Once the rights and obligations of each party have been established, it is necessary for the law to provide for clear and predictable penalties, so that to ensure efficient vaccination in practice as well, not only in theory.

Parents should know, for example, that if they refuse vaccination in situations other than those provided under article 22 of the draft law (when the vaccine is medically contraindicated), and the child suffers health damage, serious injury or dies, they will be criminally liable for ill-treatment, abuse or even murder.

For non-communicable diseases, where the only one in danger is to the individual and the community or others cannot be affected, it is true that a person is entitled to decide whether or not to receive medical treatment. However, in cases relevant for public health - that endanger not only the person directly but the whole community as well, this right is replaced by an obligation to accept the measures imposed by the state to prevent and combat communicable diseases.

Communicable diseases are not an individual problem. They are problems for communities who can be affected by the impact of wrong individual decisions.

Abuse of law in the name of human rights

The right to respect for private and family life (in short the right to private life), provided for in Article 8 paragraph (1) of the European Convention on Human Rights, cited by some of those opposed to compulsory vaccination, is not an absolute right that does not allow exceptions or limitations.
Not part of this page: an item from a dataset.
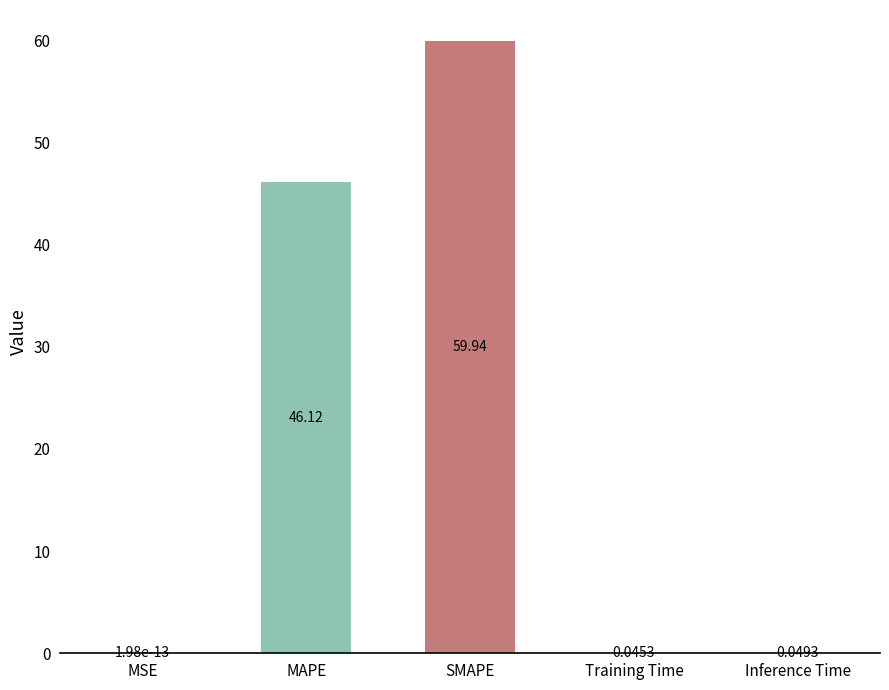

What is the sum of the values at Training Time and MAPE?

46.2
Furthermore, it doesn’t justify the violation of the right to life guaranteed in Article 2 of the ECHR, which must be recognised for both the child for which vaccination is refused and the other children in the community who will come into contact with the unvaccinated child. This includes not only those in contact with the child in school, but also in parks, cinemas, public transport vehicles or in other public places outside educational establishments. In this respect, Article 8 paragraph (2) of the ECHR recognises that the right to privacy may be restricted in cases provided for by law as measures which are necessary in a democratic society, to inter alia, protect public or private health and the rights and the freedoms of others.

Also, Article 17 of the ECHR, which provides that no one may use the rights guaranteed by the Convention to seek the abolition or limitation of rights guaranteed in the Convention. If the right to privacy is exercised through an arbitrary refusal to vaccinate a child, this may be considered abusive under Article 17 because such an exercise could seriously endanger the right to life (of the unvaccinated child and of the children in the community, for example) guaranteed in Article 2 of the ECHR. Refusal to vaccinate does this because by creating conditions for the establishment and proliferation of deadly diseases that can only be prevented by vaccination.